***** INFORMATION PROVIDED
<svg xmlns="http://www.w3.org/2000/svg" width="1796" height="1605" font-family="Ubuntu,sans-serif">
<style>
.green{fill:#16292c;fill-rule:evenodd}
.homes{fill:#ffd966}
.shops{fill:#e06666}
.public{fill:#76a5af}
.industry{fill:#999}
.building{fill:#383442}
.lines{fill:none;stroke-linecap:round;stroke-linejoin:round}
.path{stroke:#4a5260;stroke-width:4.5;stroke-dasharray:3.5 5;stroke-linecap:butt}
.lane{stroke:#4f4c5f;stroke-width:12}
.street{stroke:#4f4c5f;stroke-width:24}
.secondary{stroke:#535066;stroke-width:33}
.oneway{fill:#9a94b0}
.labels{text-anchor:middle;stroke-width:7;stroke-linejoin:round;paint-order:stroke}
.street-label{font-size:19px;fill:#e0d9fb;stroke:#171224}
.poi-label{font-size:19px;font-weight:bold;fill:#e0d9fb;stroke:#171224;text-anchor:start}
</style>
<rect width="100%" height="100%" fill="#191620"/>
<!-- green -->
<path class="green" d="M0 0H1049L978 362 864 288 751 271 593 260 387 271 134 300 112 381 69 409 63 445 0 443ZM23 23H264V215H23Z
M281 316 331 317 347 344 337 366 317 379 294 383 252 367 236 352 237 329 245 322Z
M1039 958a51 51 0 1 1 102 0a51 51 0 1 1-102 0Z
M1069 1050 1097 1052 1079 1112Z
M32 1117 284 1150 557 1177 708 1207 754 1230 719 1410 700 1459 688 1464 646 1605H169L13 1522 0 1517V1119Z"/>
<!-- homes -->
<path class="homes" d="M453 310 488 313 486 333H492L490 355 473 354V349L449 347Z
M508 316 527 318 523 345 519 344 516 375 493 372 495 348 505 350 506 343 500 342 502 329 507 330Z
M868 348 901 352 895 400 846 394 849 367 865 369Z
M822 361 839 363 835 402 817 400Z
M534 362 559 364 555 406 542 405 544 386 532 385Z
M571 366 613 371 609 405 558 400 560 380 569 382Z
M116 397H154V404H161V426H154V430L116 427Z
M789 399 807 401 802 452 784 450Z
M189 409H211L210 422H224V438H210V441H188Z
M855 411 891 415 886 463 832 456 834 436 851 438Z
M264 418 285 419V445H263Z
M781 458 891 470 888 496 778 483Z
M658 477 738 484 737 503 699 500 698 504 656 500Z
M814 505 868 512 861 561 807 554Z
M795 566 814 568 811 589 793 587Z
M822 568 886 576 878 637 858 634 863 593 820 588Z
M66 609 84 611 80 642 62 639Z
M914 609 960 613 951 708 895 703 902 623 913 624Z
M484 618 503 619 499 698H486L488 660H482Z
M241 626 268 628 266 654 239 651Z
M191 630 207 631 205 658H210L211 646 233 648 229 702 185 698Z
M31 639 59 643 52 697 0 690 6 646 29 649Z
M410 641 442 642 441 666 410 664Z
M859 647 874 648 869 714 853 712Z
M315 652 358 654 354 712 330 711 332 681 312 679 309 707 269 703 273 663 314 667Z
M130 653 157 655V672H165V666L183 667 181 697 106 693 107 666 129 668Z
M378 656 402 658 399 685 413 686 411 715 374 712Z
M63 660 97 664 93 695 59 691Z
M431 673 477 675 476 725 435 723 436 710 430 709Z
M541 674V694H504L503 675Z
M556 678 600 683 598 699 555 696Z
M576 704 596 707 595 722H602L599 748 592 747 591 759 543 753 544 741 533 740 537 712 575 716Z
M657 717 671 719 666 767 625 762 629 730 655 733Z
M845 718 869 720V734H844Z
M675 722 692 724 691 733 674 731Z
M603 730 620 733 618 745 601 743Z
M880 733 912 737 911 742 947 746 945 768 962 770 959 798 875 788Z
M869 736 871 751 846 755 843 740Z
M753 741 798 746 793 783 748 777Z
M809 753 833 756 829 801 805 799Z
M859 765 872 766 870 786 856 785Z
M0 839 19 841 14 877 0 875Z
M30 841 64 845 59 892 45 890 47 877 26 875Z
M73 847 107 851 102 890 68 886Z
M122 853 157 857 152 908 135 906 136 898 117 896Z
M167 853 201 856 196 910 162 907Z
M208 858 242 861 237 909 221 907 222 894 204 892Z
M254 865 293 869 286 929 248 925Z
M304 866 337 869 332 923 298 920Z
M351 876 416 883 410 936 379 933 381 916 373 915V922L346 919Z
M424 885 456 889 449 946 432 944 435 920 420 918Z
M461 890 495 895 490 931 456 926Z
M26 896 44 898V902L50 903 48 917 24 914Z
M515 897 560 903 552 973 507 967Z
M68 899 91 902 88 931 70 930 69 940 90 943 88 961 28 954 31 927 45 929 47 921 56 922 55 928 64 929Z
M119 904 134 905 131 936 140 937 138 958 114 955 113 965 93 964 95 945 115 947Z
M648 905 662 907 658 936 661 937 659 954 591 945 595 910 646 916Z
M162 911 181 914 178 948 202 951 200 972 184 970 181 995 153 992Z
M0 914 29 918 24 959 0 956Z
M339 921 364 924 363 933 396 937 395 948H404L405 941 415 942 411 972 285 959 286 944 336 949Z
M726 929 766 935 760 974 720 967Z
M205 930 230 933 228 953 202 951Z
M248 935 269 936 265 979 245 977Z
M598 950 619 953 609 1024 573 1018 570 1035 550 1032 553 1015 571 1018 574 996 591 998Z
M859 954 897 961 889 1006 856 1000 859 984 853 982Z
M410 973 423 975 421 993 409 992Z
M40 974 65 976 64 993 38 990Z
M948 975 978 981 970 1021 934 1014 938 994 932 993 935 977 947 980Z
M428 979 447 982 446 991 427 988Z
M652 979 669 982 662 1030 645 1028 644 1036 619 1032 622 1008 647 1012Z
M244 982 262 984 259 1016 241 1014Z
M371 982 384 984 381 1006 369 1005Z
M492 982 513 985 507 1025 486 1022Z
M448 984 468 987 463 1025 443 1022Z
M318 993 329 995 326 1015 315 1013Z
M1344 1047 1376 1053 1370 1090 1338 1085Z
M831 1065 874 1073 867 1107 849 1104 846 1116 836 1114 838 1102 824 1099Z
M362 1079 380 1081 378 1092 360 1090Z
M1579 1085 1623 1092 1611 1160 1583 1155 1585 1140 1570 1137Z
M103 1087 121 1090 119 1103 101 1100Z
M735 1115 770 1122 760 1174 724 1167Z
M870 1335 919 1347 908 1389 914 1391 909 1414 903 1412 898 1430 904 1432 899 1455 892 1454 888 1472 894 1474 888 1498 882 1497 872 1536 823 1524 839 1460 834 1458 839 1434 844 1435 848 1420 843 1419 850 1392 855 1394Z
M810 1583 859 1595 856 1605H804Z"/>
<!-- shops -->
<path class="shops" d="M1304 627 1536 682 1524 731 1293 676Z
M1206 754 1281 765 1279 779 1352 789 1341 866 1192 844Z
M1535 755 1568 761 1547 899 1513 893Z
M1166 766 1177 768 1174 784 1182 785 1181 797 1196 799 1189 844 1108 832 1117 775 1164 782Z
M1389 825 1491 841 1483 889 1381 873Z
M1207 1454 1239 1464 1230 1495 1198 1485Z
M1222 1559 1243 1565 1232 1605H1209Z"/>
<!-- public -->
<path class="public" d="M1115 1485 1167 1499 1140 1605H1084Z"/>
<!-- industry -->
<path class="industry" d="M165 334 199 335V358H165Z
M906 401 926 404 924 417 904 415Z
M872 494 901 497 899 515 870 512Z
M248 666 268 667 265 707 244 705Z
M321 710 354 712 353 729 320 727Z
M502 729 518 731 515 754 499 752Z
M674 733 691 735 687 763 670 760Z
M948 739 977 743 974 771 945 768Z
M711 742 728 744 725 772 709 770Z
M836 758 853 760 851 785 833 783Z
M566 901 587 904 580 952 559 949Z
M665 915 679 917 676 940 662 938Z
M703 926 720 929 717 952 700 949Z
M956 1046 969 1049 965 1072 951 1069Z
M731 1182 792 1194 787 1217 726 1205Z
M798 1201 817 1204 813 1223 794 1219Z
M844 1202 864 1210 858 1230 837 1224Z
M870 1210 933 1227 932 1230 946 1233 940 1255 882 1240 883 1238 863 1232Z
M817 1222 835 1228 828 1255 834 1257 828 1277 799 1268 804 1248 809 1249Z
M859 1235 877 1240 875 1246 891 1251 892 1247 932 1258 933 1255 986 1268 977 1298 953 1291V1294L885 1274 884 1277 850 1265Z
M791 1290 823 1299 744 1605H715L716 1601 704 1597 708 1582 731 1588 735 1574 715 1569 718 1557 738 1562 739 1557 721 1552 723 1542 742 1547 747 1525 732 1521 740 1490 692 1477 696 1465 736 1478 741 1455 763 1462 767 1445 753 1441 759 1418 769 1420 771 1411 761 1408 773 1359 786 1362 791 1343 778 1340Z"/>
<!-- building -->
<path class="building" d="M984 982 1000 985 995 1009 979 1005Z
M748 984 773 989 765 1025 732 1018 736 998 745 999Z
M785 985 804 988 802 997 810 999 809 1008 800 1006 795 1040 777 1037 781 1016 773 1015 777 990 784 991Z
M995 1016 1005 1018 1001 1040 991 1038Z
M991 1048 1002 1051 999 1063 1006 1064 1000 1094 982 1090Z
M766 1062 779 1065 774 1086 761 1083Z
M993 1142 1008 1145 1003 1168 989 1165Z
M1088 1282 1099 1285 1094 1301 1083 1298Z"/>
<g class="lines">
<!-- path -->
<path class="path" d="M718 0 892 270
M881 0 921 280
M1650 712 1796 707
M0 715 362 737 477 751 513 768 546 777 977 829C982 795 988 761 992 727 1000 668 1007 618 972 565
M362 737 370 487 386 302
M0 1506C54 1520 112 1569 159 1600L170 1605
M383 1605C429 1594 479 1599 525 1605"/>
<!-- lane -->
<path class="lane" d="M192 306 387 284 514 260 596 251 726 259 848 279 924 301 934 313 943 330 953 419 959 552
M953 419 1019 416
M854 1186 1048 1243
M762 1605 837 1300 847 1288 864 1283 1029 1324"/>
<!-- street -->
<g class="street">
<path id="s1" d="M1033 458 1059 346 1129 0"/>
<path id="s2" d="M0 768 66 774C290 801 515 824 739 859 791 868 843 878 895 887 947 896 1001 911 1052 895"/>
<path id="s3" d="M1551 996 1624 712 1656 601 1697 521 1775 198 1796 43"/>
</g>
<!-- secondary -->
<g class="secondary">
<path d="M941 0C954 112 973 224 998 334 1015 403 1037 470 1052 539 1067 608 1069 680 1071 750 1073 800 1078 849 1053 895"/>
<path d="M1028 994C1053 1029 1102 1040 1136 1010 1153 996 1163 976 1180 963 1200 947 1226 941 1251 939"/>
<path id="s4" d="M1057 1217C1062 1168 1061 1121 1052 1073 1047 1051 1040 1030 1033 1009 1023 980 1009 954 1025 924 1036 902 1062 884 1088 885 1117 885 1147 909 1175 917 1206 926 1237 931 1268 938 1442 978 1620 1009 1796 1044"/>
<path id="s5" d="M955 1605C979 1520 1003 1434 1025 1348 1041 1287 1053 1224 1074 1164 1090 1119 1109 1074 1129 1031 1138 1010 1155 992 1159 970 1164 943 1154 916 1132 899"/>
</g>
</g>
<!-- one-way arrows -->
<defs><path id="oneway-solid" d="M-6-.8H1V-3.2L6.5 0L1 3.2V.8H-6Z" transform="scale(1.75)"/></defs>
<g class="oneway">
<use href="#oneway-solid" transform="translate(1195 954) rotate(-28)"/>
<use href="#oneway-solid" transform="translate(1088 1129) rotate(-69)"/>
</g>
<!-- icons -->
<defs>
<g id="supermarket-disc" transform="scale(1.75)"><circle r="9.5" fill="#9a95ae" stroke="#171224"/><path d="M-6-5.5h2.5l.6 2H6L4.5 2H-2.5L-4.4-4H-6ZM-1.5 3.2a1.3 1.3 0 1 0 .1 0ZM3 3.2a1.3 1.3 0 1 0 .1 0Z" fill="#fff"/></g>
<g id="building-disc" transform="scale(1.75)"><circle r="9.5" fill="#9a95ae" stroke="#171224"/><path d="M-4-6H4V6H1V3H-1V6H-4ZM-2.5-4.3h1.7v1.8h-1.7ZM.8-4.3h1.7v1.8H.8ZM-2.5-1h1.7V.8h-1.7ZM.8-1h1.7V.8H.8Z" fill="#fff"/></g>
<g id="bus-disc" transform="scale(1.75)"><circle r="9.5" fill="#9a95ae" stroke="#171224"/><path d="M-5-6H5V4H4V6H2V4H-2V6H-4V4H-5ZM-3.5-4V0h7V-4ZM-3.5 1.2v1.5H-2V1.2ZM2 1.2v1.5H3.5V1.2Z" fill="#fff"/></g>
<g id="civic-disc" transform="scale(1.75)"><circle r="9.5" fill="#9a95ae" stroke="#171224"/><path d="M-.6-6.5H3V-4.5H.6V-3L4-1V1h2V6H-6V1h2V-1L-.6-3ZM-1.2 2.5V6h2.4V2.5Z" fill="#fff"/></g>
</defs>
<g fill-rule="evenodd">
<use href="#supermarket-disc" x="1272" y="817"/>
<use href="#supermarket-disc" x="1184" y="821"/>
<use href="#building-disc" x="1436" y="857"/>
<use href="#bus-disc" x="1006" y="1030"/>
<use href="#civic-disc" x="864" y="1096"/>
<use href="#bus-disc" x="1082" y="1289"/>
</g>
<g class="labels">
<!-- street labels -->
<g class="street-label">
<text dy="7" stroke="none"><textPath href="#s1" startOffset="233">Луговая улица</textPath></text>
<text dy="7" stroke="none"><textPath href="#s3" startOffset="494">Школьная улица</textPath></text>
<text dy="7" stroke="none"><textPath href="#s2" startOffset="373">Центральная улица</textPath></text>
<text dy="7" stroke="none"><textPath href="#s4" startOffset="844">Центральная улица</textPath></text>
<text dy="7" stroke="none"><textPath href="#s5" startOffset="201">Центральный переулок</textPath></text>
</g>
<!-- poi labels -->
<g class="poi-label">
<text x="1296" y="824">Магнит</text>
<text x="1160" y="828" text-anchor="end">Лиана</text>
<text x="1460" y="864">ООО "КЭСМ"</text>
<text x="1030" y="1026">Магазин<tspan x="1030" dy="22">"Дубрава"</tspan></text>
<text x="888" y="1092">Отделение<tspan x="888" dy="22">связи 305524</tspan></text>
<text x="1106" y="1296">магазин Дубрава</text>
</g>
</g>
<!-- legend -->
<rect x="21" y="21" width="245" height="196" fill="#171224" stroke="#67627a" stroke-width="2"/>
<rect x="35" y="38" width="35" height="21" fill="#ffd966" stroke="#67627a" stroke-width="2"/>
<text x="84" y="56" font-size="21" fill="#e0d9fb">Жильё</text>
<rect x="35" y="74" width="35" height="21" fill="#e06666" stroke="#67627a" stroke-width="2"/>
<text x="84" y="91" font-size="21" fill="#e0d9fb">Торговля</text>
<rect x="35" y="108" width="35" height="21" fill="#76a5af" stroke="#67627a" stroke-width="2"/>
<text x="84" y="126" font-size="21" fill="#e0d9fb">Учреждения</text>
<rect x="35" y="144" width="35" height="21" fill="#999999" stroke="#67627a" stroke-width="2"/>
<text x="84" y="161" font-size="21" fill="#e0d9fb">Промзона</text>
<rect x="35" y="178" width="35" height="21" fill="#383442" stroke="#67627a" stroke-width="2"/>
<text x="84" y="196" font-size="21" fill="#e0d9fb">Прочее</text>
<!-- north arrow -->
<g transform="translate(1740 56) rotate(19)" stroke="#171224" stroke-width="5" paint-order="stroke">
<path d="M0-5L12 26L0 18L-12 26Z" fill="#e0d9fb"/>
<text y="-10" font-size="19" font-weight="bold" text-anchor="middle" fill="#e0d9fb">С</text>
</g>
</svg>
**********
_THE PROBLEM_. If a line in the data above contains "evenodd", return that line.

_TASK RESPONSE_.
.green{fill:#16292c;fill-rule:evenodd}
<g fill-rule="evenodd">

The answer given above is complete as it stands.